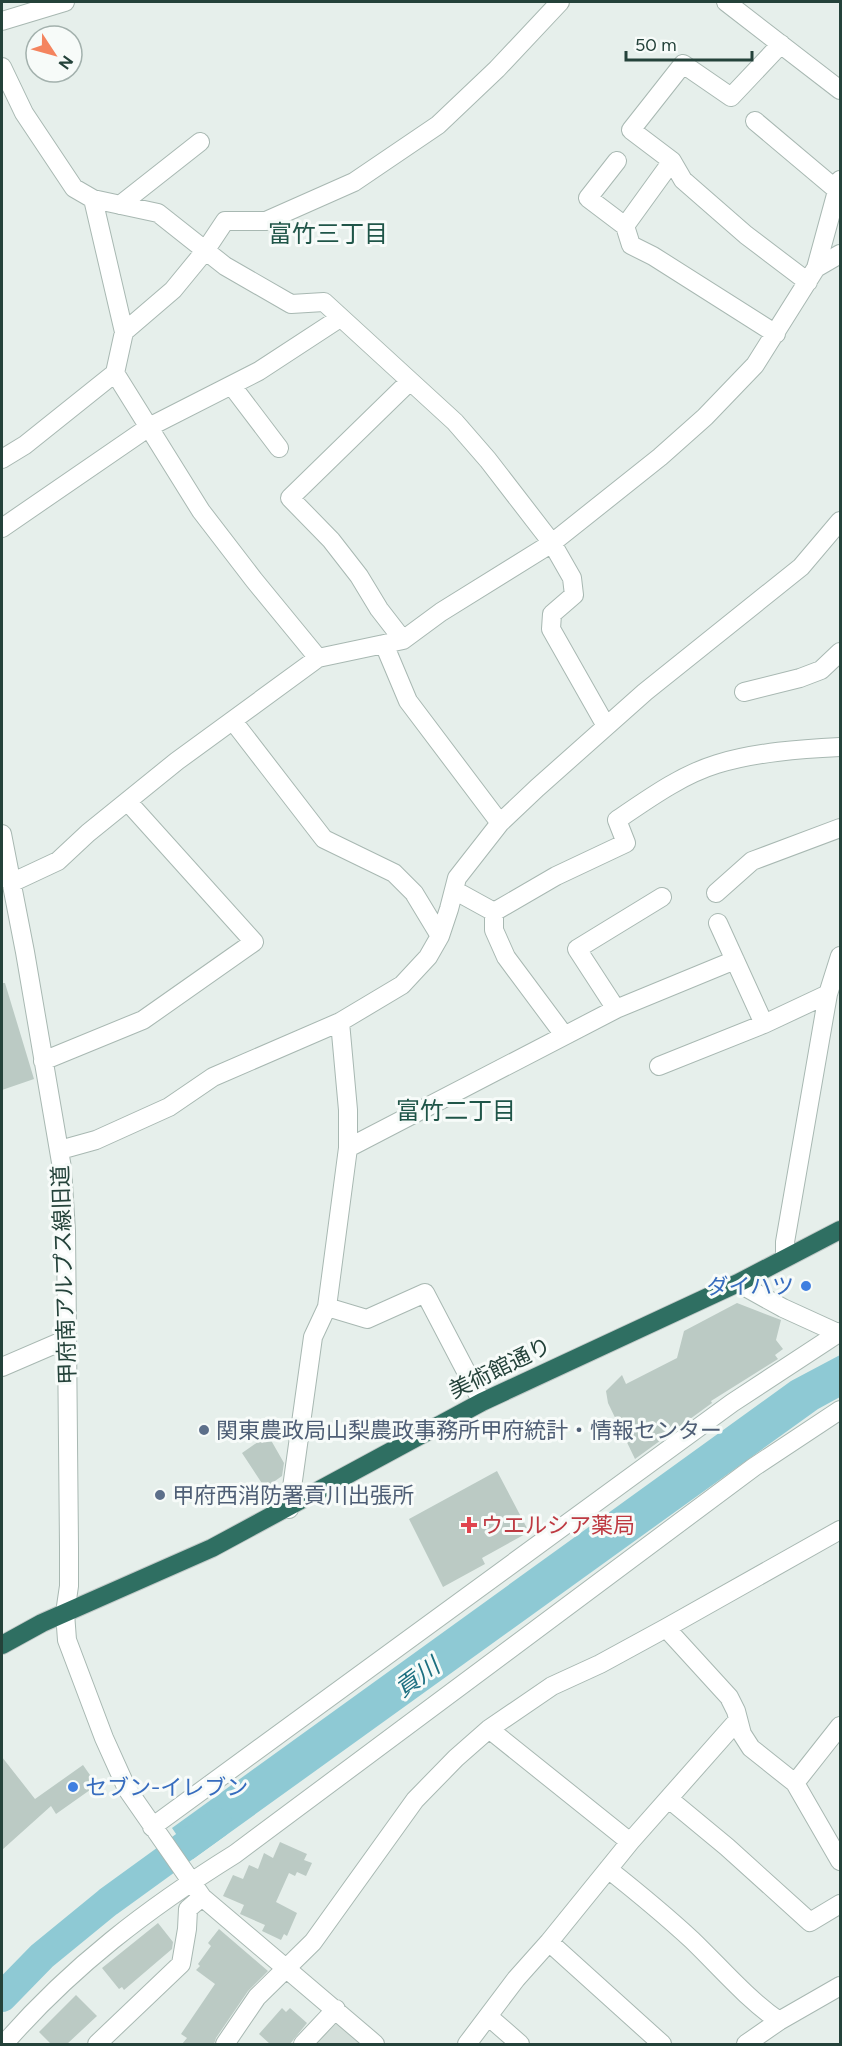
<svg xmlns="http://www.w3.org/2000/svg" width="842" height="2046" font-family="Figtree,'Noto Sans JP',sans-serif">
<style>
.built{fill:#d4dfda}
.water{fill:#8ec9d4}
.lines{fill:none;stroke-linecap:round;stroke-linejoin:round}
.river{stroke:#8ec9d4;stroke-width:30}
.building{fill:#bbcac4}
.minor-casing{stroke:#a8b8b2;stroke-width:20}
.highway-casing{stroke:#c2cac8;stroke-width:20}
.minor{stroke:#fff;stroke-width:18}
.highway{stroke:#2f6f62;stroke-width:18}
.shop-dot{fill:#3f7fe0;stroke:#f7fbf9;stroke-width:2}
.service-dot{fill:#5c6f8a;stroke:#f7fbf9;stroke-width:2}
.health-dot{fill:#e0444e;stroke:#f7fbf9;stroke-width:2}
.labels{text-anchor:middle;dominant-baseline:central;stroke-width:6;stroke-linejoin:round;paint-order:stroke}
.street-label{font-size:22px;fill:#24423a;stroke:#f7fbf9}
.shop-label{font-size:22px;fill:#366cbe;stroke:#f7fbf9;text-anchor:end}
.service-label{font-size:22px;fill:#4e5e75;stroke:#f7fbf9;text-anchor:start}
.health-label{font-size:22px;fill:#be3a42;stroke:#f7fbf9;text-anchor:start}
.neighbourhood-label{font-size:24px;fill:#1f5548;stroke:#f7fbf9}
.water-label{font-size:24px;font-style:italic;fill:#1c6f80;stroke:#f7fbf9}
</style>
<rect width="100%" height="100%" fill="#e6efeb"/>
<!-- built -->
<path class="built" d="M336 2009 375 2044H303Z"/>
<!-- water -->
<path class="water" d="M840 1355V1397L818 1409 193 1859 172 1828 791 1381Z"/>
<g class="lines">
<!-- river -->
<path class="river" d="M2 1997 42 1956 108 1902 217 1823"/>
</g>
<!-- building -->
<path class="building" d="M2 983H5L34 1079 2 1090Z
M737 1303 781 1320 776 1340 783 1349 775 1355 778 1359 711 1401 712 1403 635 1459 608 1403 606 1391 622 1375 626 1384 677 1358 684 1331Z
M268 1435 284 1463 282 1476 265 1488 242 1453Z
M497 1471 529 1532 482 1558 485 1564 443 1587 409 1519Z
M2 1757 35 1799 83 1765 97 1785 56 1814 51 1806 2 1850Z
M280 1842 307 1854 304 1860 312 1863 306 1876 297 1872 295 1876 289 1873 276 1902 297 1913 287 1936 284 1934 281 1940 262 1931 265 1925 240 1914 244 1905 223 1896 233 1875 243 1879 249 1865 258 1869 264 1853 273 1858Z
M158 1923 173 1942 172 1949 124 1990 122 1987 119 1989 102 1968Z
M219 1929 268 1971 248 1991 216 2038 214 2044H182L187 2038 181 2034 215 1984 196 1970 200 1966 198 1964 211 1946 208 1943Z
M76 1995 97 2016 67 2044H51L39 2032Z
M282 2008 286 2012 290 2008 307 2023 290 2044H270L259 2034Z"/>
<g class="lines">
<!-- minor casing -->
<g class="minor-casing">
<path id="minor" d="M726 2 840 90
M2 21 65 2
M781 44 731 97 683 64 631 130 672 161 683 180 746 235 808 282
M2 67 24 113 74 188 93 199 158 213 225 266 291 304 324 302 455 422 488 460 552 543 572 578 574 595 552 614 551 629 606 726
M755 121 837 190
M617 161 588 198 625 226 631 245 653 256 776 334
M120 205 200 142
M625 226 672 161
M816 268 840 180
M124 332 173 290 205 251 225 221H266L354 182 438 125 497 69 560 2
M115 373 201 511 254 580 318 658
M232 386 279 448
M2 459 25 445 115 373 124 332 93 199
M2 528 149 427 259 371 340 318
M403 640 379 609 359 576 331 540 290 498 410 381
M384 644 408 701 500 823
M744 692 800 678 821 670 840 652
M233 721 324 839 394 873 414 893 440 936
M2 834 25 952 62 1168 66 1231 69 1547V1586L65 1613 67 1640 104 1738 127 1789 202 1897 375 2044
M11 883 58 861 88 833 177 761 318 658 403 640 441 612 552 543 660 457 705 417 755 365 816 268 840 254
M454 890 494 912 556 876 626 843 617 820C648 799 681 775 717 764 757 752 800 749 840 747
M716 893 752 861 840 828
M494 912V930L506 957 564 1035
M718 923 764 1024
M616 1009 577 949 662 897
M43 1061 143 1020 254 942 128 802
M659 1066 764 1024 828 994
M348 1148 616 1009 735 960
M60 1150 96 1140 169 1107 213 1077 340 1022 402 985 428 957 440 936 449 909 457 878 500 823 537 788 645 692 801 567 840 521
M785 1258V1242L828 994 840 956
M738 1283 783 1308 840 1334
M327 1307 367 1319 425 1293 482 1402
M2 1367 67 1339
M289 1509 313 1337 327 1307 348 1148V1110L340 1022
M666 1628 729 1697 736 1711 742 1734 751 1748 795 1783 840 1861
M489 1729 630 1842
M795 1783 840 1726
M669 1799 727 1847 810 1922 840 1904
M152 1827 732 1403 840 1332
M608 1869C637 1892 665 1915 692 1940 721 1968 746 1998 779 2021
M549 1942 662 2044
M489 2017 520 2044
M4 2044C71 1967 148 1908 235 1854L754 1467 840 1410
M97 2044 181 1964 187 1929 188 1909 202 1897
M225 2044 257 1997 313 1942 415 1800 456 1758 489 1729 552 1686 600 1664 666 1628 840 1530
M303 2044 336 2009
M467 2044 516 1979 549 1942 630 1842 737 1721
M746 2044 779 2021 840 1986"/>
</g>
<!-- highway casing -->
<g class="highway-casing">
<path id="highway" d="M2 1645 42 1623 212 1548 482 1402 738 1283 840 1230"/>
</g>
<!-- minor -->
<use href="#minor" class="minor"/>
<!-- highway -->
<use href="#highway" class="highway"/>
</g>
<!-- markers -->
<g class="shop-dot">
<circle cx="806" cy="1286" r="6"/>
<circle cx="73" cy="1787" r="6"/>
</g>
<g class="service-dot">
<circle cx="204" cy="1430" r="6"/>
<circle cx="160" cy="1495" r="6"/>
</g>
<path class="health-dot" d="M466 1516h6v6h6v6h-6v6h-6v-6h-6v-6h6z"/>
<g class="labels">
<!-- street labels -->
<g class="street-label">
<text transform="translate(64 1275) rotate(-92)">甲府南アルプス線旧道</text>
<text transform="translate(500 1368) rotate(-26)">美術館通り</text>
</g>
<!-- shop labels -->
<g class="shop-label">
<text x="794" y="1286">ダイハツ</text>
<text x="85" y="1787" text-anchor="start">セブン-イレブン</text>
</g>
<!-- service labels -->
<g class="service-label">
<text x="216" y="1430">関東農政局山梨農政事務所甲府統計・情報センター</text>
<text x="172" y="1495">甲府西消防署貢川出張所</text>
</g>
<!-- health labels -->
<g class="health-label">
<text x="481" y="1525">ウエルシア薬局</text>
</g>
<!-- neighbourhood labels -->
<g class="neighbourhood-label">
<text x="328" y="233">富竹三丁目</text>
<text x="456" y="1110">富竹二丁目</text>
</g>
<!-- water labels -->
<g class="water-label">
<text transform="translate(417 1677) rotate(-36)">貢川</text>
</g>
</g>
<!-- border -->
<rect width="842" height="2046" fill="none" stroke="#24423a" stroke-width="6"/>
<!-- north arrow -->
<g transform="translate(54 54) rotate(126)"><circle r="28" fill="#f7fbf9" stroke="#a3b1ad" stroke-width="1.5"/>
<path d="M0-4.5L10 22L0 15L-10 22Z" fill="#f4845f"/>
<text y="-9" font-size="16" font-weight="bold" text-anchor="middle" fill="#24423a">N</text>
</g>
<!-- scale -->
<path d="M626 51v9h126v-9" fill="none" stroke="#24423a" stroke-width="3"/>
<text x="635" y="51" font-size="18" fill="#24423a" stroke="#f7fbf9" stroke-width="4.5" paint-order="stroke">50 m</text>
</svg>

◆ ◆ ◆ ◆ ◆ ◆ ◆

- _Instructions to follow_
In your answer, include only the lines above starting at the line that holds "M219 1929 268" and ending at the line that holds "M289 1509 313", copied exactly.

- _Result below_
M219 1929 268 1971 248 1991 216 2038 214 2044H182L187 2038 181 2034 215 1984 196 1970 200 1966 198 1964 211 1946 208 1943Z
M76 1995 97 2016 67 2044H51L39 2032Z
M282 2008 286 2012 290 2008 307 2023 290 2044H270L259 2034Z"/>
<g class="lines">
<!-- minor casing -->
<g class="minor-casing">
<path id="minor" d="M726 2 840 90
M2 21 65 2
M781 44 731 97 683 64 631 130 672 161 683 180 746 235 808 282
M2 67 24 113 74 188 93 199 158 213 225 266 291 304 324 302 455 422 488 460 552 543 572 578 574 595 552 614 551 629 606 726
M755 121 837 190
M617 161 588 198 625 226 631 245 653 256 776 334
M120 205 200 142
M625 226 672 161
M816 268 840 180
M124 332 173 290 205 251 225 221H266L354 182 438 125 497 69 560 2
M115 373 201 511 254 580 318 658
M232 386 279 448
M2 459 25 445 115 373 124 332 93 199
M2 528 149 427 259 371 340 318
M403 640 379 609 359 576 331 540 290 498 410 381
M384 644 408 701 500 823
M744 692 800 678 821 670 840 652
M233 721 324 839 394 873 414 893 440 936
M2 834 25 952 62 1168 66 1231 69 1547V1586L65 1613 67 1640 104 1738 127 1789 202 1897 375 2044
M11 883 58 861 88 833 177 761 318 658 403 640 441 612 552 543 660 457 705 417 755 365 816 268 840 254
M454 890 494 912 556 876 626 843 617 820C648 799 681 775 717 764 757 752 800 749 840 747
M716 893 752 861 840 828
M494 912V930L506 957 564 1035
M718 923 764 1024
M616 1009 577 949 662 897
M43 1061 143 1020 254 942 128 802
M659 1066 764 1024 828 994
M348 1148 616 1009 735 960
M60 1150 96 1140 169 1107 213 1077 340 1022 402 985 428 957 440 936 449 909 457 878 500 823 537 788 645 692 801 567 840 521
M785 1258V1242L828 994 840 956
M738 1283 783 1308 840 1334
M327 1307 367 1319 425 1293 482 1402
M2 1367 67 1339
M289 1509 313 1337 327 1307 348 1148V1110L340 1022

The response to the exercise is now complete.